**Goal of the exercise**
Reproduce verbatim the passage of the implications guide starting at "Last updated about" and ending at "see Implications reference.".

**Excerpt provided**
Implications

Last updated about 14 hours ago

Implications are reactive: when one event happens, they trigger another. All implied events are written atomically with the trigger event. Order placed? Reserve inventory. Low stock? Reorder. User upgraded? Grant features.

This guide covers practical patterns. For full syntax details, see Implications reference.

Basic implication

Define in your spec:

{
  "aggregate_types": {
    "order": {
      "events": {
        "was_placed": {
          "schema": {"type": "object", "properties": {"items": {"type": "array"}}},
          "handler": [{"set": {"target": "", "value": "$.data"}}],
          "implications": [
            {
              "emit": {
                "aggregate_type": "notification",
                "id": "admin",
                "event_type": "was_queued",
                "data": {"message": "New order received"}
              }
            }
          ]
        }
      }
    }
  }
}

When order.was_placed fires, j17 emits notification.admin.was_queued with the given data.

**Raw records**
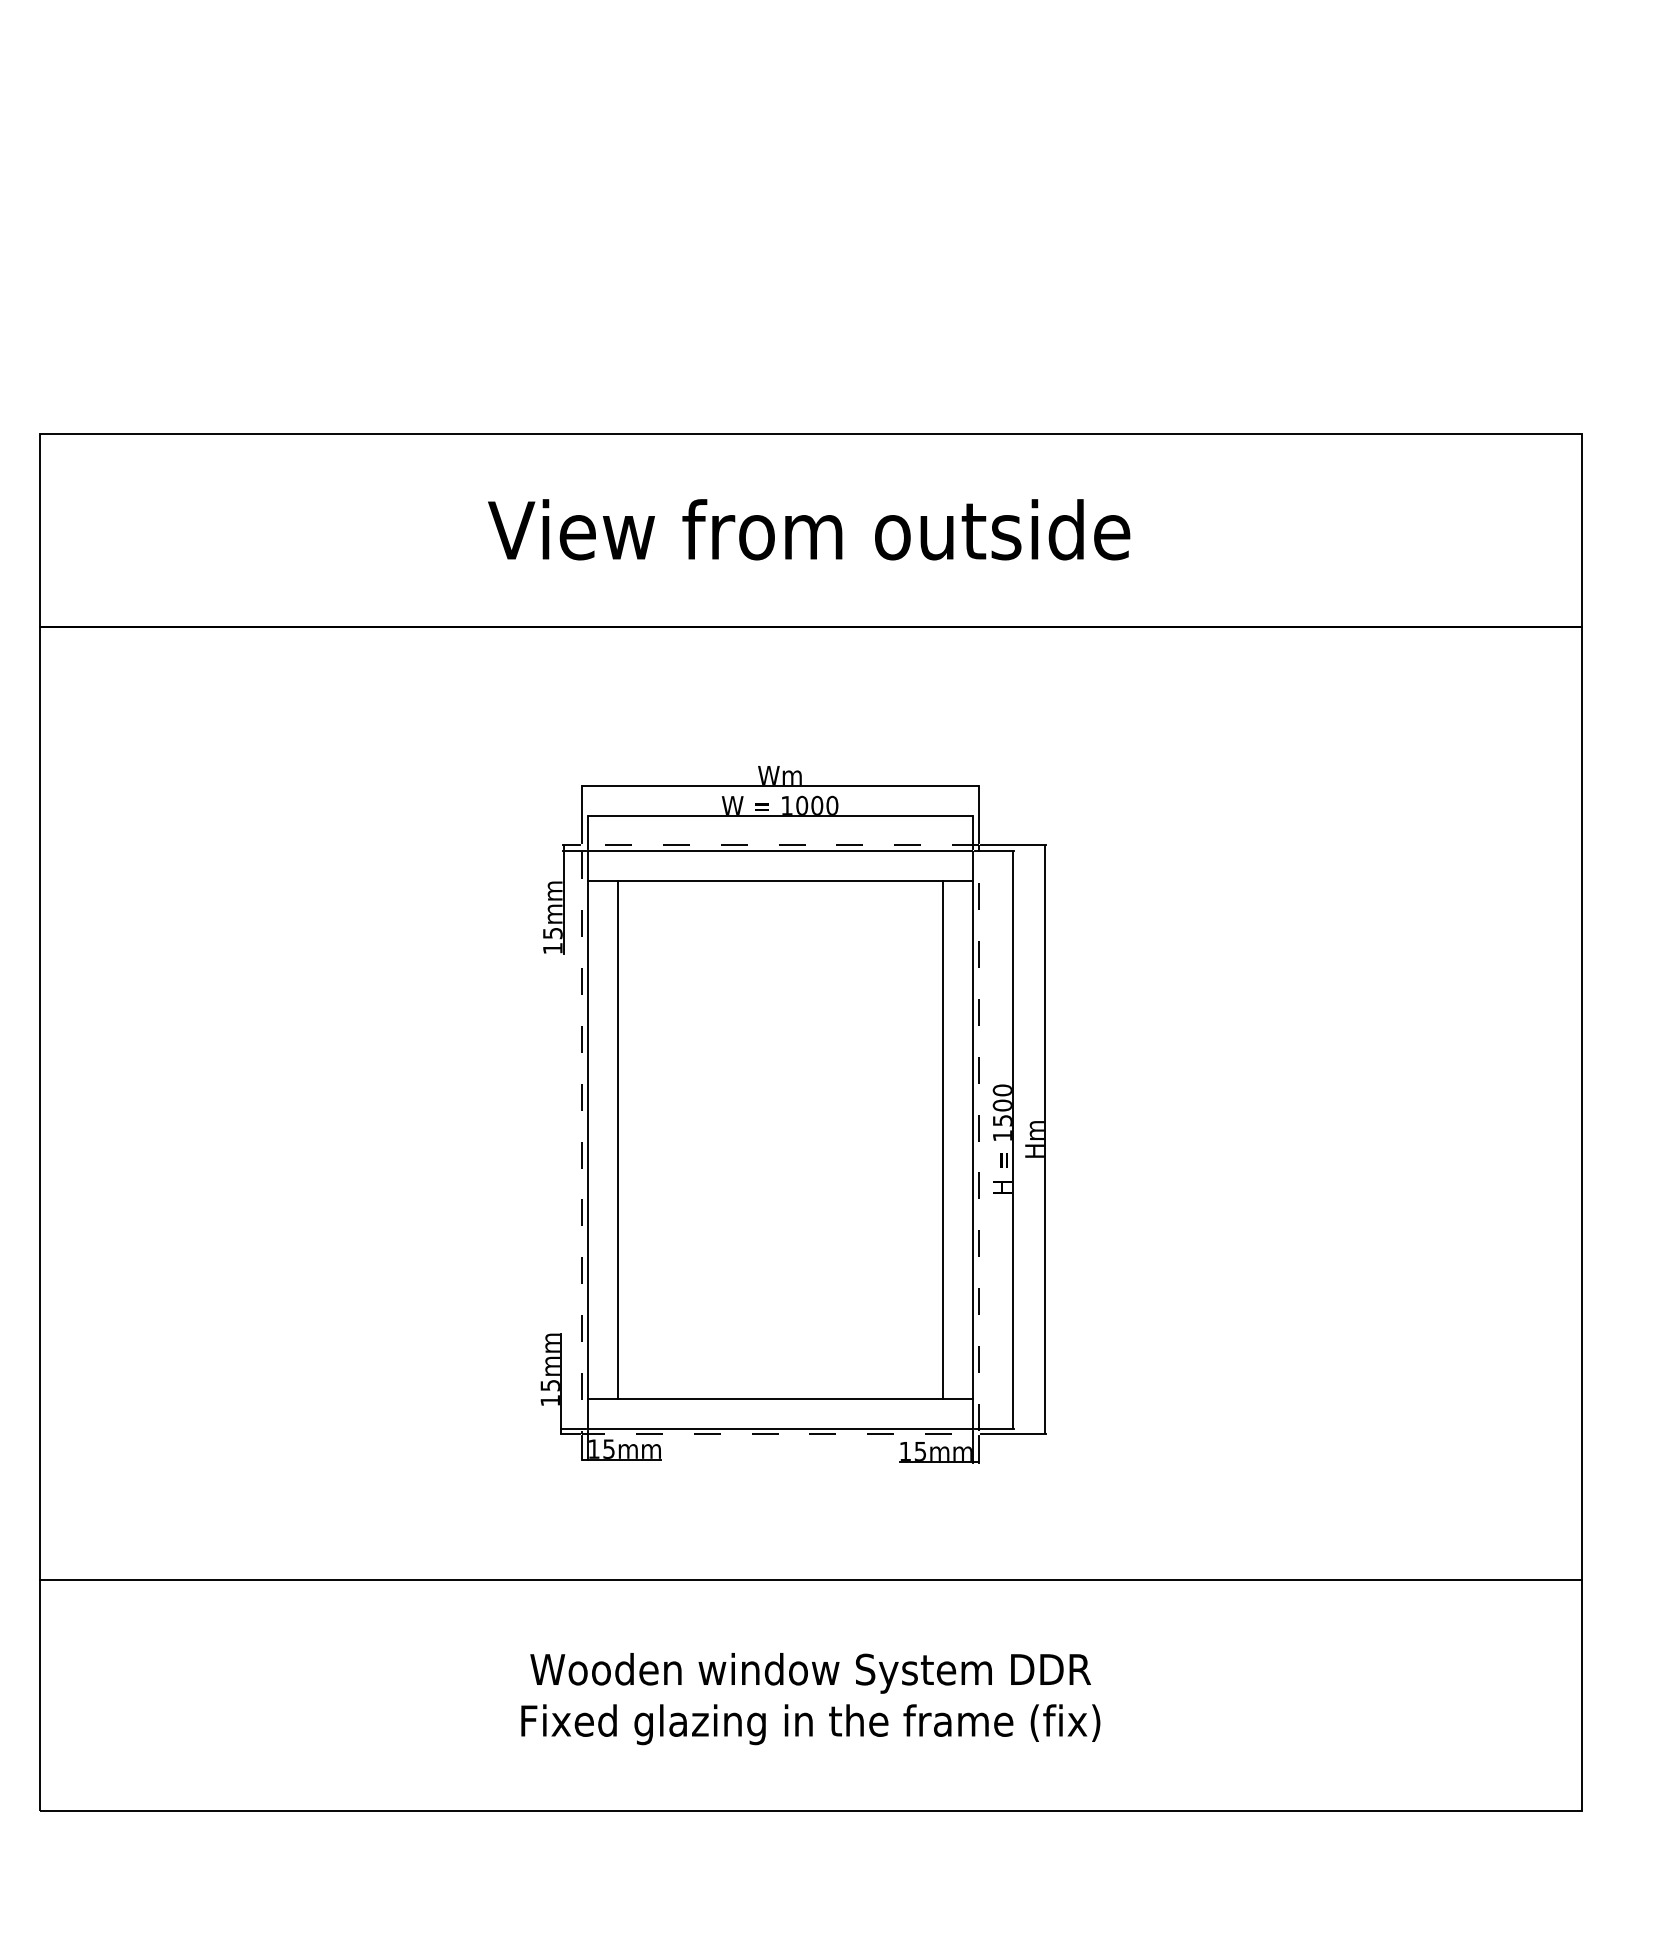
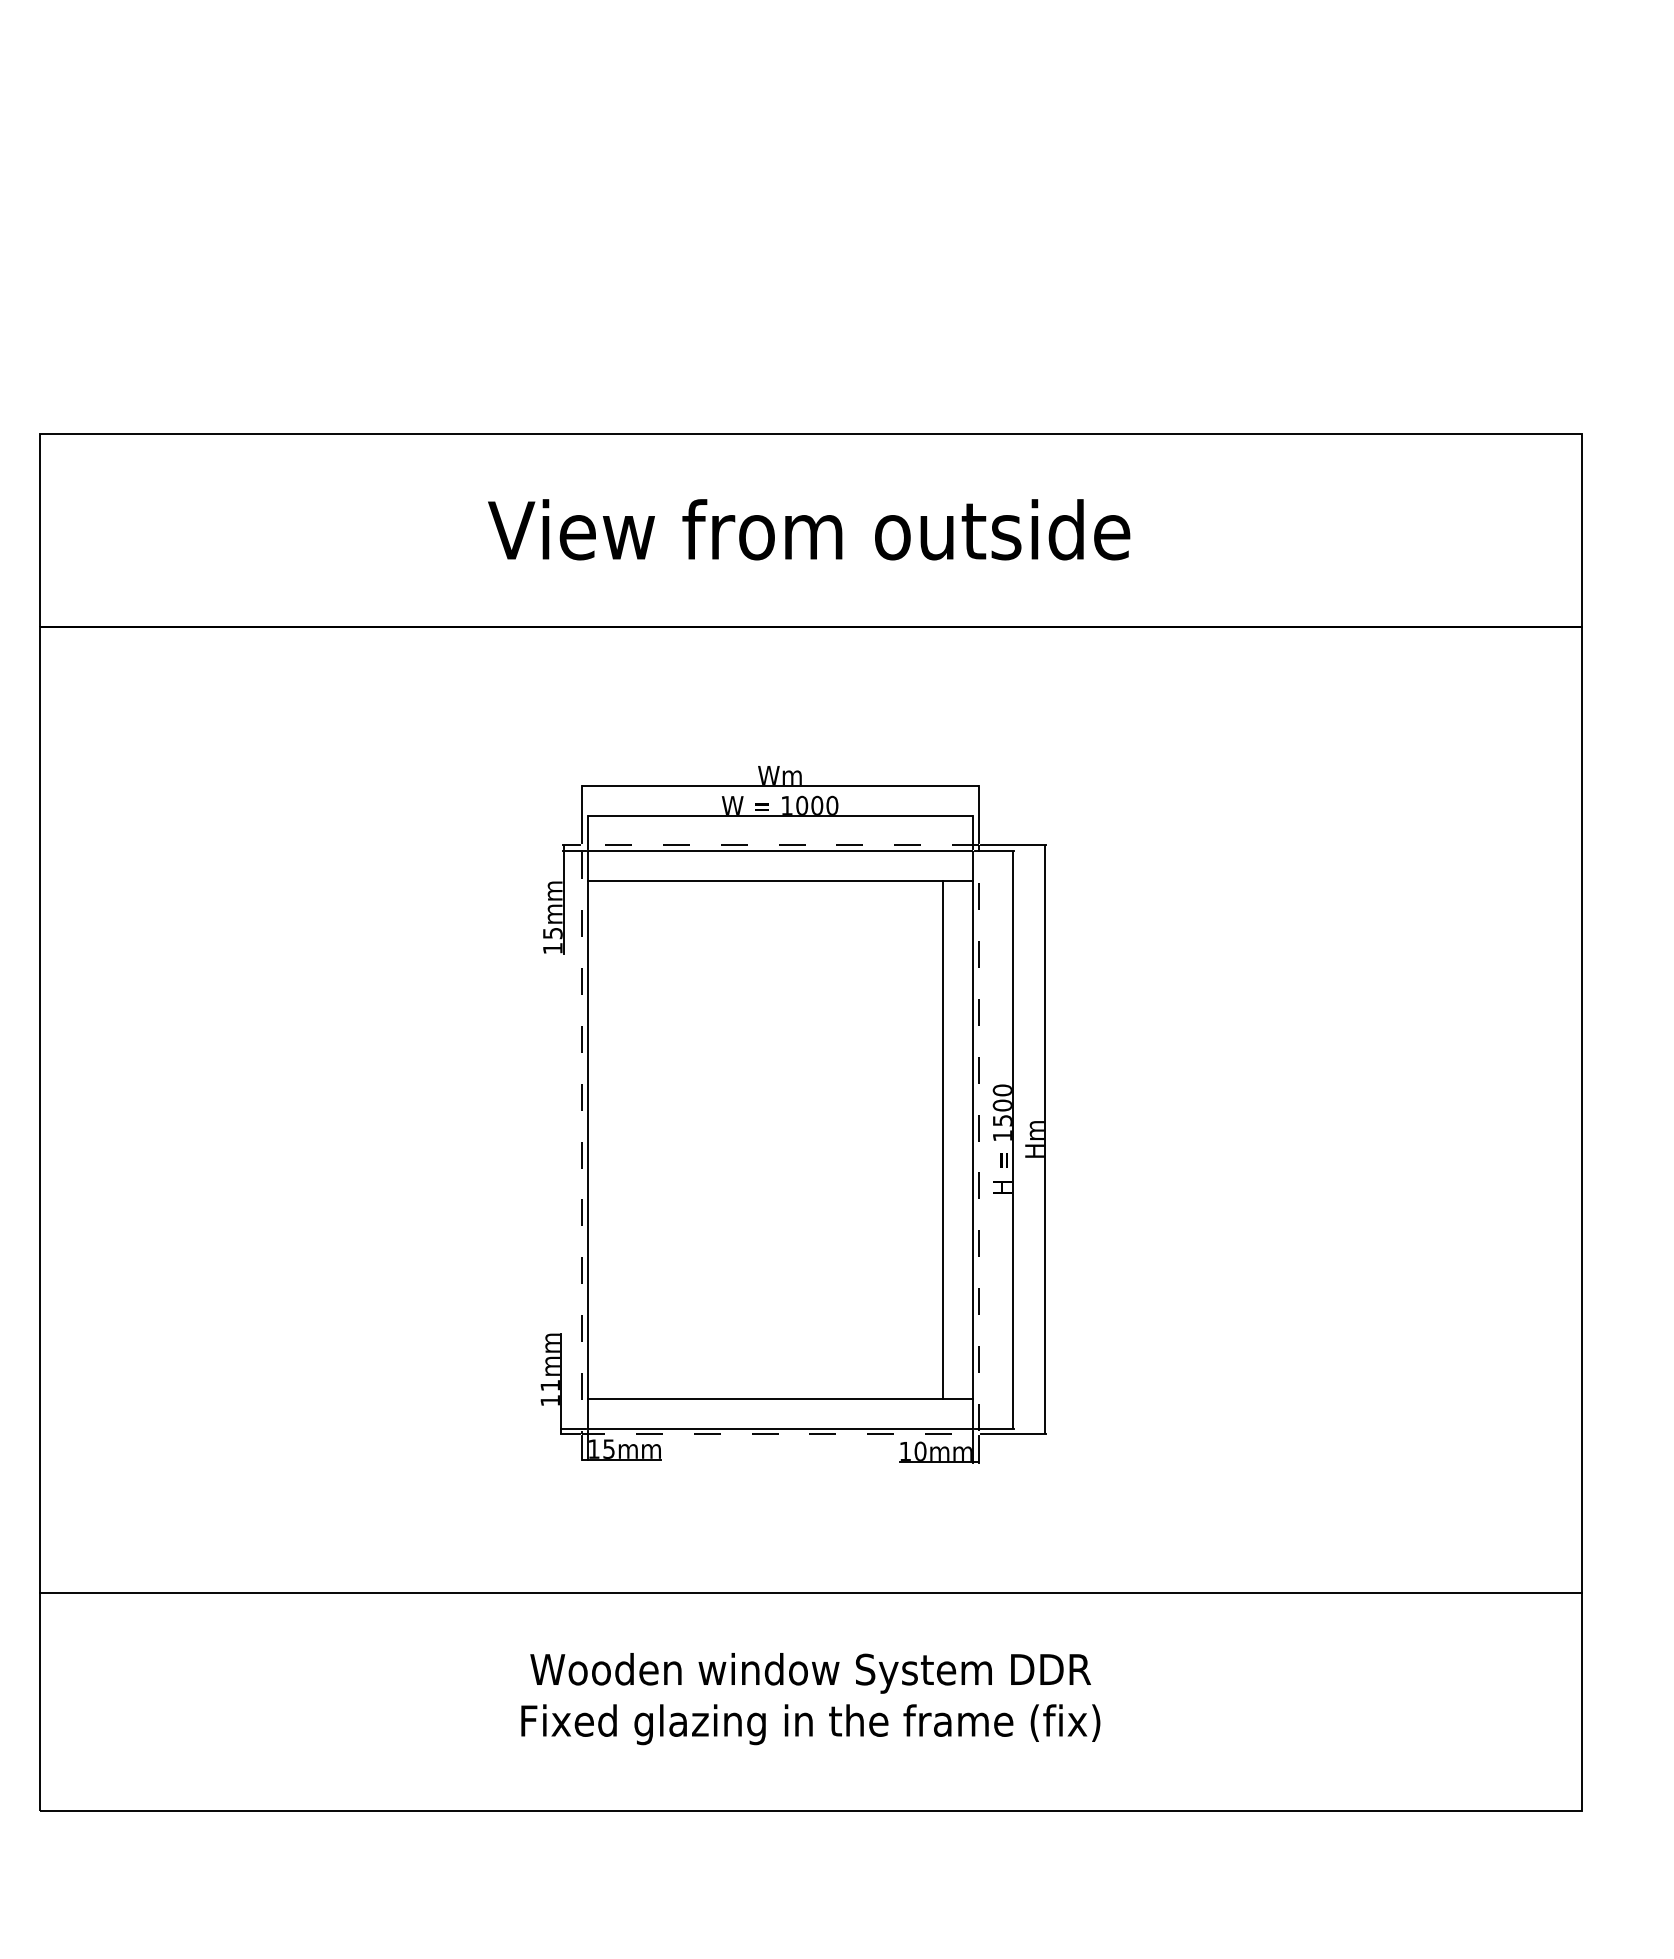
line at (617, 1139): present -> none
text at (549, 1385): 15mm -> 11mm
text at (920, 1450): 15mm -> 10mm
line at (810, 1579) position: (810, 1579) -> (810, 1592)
--
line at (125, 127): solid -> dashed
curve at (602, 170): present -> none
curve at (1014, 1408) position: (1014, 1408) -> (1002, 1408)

**Result**
Last updated about 14 hours ago

Implications are reactive: when one event happens, they trigger another. All implied events are written atomically with the trigger event. Order placed? Reserve inventory. Low stock? Reorder. User upgraded? Grant features.

This guide covers practical patterns. For full syntax details, see Implications reference.